If dishes pile up in the sink, it’s not a huge issue. My roommates and I are all busy, each with a lot on our collective plates. Either we’ll each take ten minutes to wash dishes here and there throughout the day, or someone will put in their headphones, put their head down and knock it out in one go.
We kick our shoes off before we come inside, a puddle of them on the floor instead of in the shoe rack by the time the week is through. My roommate and I leave our mugs out; mine is blue pottery, hers has Garfield on it. Our other two roommates always get their dishes into the sink, but they don’t complain about the cups on the table.
I like to sweep the house on Mondays, after my 9:30 a.m. class. I do laundry every two weeks: using two washers and one dryer. I go grocery shopping on Tuesdays; every time I always buy half and half, eggs and spinach. Even if I’m not quite out of those items yet, I know I will be sooner than later. I make a pot of coffee, froth up my milk and drink it on my way out the door. I try to make breakfast, but if I’m not hungry it’s no sweat to instead snag a piece of toast on my way out the door. I eat dinner at 8 p.m. more often than not. When it’s summer, I like running around 7 p.m.

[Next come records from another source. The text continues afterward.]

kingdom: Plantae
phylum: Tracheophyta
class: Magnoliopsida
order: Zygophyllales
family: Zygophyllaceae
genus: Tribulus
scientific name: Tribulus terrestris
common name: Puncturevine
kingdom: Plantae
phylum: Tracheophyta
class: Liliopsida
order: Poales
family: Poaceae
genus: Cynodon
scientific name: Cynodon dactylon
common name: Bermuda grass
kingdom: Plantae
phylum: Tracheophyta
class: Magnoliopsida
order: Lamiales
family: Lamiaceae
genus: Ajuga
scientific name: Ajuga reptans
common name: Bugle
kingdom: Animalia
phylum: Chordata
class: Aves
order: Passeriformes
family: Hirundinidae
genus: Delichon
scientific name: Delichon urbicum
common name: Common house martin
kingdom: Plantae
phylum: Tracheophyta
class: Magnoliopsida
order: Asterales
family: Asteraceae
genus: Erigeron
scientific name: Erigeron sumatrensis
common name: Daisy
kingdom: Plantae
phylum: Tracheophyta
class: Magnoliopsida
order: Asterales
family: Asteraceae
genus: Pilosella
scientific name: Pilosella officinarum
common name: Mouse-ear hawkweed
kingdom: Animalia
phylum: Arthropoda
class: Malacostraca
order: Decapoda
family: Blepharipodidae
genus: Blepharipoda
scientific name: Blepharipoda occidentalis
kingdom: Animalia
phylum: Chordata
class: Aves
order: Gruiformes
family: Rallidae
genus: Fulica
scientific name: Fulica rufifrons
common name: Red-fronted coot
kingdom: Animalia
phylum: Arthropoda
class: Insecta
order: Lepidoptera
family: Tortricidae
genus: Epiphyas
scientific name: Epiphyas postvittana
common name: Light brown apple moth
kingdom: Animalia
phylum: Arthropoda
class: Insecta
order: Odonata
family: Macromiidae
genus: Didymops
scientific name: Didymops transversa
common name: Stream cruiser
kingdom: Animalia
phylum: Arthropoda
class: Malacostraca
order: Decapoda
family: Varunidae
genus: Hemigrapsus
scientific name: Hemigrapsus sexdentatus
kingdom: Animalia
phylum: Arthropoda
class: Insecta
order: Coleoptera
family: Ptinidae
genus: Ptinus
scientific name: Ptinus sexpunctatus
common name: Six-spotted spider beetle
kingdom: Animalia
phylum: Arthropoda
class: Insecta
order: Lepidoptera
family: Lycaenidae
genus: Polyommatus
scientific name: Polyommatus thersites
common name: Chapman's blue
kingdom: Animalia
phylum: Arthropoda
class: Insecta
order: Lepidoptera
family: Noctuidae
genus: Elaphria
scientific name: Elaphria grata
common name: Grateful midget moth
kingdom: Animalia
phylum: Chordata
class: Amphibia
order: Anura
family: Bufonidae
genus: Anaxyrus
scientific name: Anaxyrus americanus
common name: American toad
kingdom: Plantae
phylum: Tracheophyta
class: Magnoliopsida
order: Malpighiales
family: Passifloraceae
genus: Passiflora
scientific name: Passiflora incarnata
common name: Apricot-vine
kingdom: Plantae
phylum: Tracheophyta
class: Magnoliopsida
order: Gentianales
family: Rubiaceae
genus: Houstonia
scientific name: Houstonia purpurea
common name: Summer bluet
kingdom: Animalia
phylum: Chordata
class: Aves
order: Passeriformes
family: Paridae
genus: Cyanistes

All of these are my little routines I’ve built through habit, figuring out what I like and what works for me.
When I’m home, all of these things change. My dad likes to cook and makes three meals a day. He likes dinner at the table at 6, 6:30 p.m. at the latest. So if I want to go for a run, I either have to suck it up and run at 5 p.m., or risk the nausea of running on a full stomach at 8 p.m. If there’s dishes in the sink, you have to put away the dishes that are drying before you wash any new ones.
He loves his kitchen — he has a set place for every pan, pot and spoon. He has backups for everything: peanut butter, toothpaste and deodorant. The man, as long as I’ve known him, has never done the thing where you keep telling yourself you’ll buy toothpaste — today for sure — but instead keep trying to squeeze every drop out of the tube.
My dad likes to know where I am, what I’m up to and who I’m with. He likes having a plan, a schedule. It makes sense, if he’s putting dinner on the table he wants to make sure there’s hungry kids at the table to eat it. It grated a little in high school, and it grates a little now. After college with the freedom of making last minute plans and eating at all hours of the night, it’s always a little jarring to switch back.
My mom has different rules and routines than my dad. Before college, I would switch between houses, and it would take me a second to get used to the switch. Sometimes I’d go to open a drawer to put something away and realize that this wasn’t the right drawer. I would subconsciously overlay the two different kitchens in my head and mix up the drawers because it felt like the right one. This slightly worsened when my mom moved apartments during my freshman year of college, and I came home to a space filled with familiar things but was unfamiliar — a totally new space.
I like going home. I love my family. I love that my dad likes to cook and that he cooks for me. I love that my mom texts and asks what meals I’d like before I visit. I know their habits: Even now I could tell you my mom reaches for sliced cheese and crackers when she wants a snack, and my dad will always wait the second it takes to greet a neighbor. It is still a little disconcerting when I go back to these old routines, remembering patterns that I’ve grown out of touch with. It reminds me that I’m getting older, I’m not the same person I used to be. It’s bittersweet in that way, that I can be a different person but still sleep in my purple room and wake up to my dad grinding coffee beans.
I take the train home and on the way I remind myself of the place I’m going home to, one where I fit into a family instead of a group of friends. Yes, it can be discomfiting to readjust myself to a pattern that’s not mine anymore, but I don’t mind the disruption to my routines. I appreciate that there’s a space waiting for me, no matter how old I get.